Wherever the word "como" appears in a line of the records, copy that line.

┌──

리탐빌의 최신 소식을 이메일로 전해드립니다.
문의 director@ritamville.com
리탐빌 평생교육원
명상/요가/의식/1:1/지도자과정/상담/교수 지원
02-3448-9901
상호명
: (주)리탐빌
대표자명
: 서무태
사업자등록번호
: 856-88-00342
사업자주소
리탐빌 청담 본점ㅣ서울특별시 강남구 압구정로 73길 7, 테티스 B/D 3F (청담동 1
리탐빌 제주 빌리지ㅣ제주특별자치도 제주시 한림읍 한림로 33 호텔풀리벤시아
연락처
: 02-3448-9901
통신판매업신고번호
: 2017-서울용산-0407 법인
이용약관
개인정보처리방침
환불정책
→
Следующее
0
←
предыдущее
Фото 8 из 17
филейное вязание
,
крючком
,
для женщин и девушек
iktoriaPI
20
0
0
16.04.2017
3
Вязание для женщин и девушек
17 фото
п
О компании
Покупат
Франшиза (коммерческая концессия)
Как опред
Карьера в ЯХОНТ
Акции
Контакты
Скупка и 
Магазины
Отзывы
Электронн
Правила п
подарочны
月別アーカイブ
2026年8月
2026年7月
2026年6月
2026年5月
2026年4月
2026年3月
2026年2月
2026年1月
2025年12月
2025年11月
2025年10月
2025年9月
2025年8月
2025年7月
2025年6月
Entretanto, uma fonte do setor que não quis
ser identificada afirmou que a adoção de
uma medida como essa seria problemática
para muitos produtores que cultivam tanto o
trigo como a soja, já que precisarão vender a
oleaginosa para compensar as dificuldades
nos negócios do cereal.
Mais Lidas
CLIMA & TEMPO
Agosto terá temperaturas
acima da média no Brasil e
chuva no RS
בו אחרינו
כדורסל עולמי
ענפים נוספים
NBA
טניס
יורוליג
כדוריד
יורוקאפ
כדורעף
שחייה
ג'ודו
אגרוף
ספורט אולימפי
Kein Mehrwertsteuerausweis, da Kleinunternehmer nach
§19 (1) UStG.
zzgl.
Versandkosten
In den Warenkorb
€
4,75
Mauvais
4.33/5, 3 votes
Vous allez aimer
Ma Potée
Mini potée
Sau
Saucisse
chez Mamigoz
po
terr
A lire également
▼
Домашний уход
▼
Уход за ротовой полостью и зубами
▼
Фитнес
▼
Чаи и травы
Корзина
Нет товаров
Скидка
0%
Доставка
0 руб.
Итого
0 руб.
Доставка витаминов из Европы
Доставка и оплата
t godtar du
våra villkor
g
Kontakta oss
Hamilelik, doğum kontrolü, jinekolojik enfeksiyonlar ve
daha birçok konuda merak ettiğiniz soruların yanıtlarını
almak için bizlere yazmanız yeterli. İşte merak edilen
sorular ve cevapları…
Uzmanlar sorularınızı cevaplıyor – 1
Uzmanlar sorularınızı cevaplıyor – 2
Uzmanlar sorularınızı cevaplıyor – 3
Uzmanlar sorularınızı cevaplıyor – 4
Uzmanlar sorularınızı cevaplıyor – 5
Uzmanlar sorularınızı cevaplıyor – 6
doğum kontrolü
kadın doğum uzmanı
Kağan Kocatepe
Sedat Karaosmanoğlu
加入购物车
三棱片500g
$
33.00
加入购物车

└──

**Solution for this task**
uma medida como essa seria problemática
trigo como a soja, já que precisarão vender a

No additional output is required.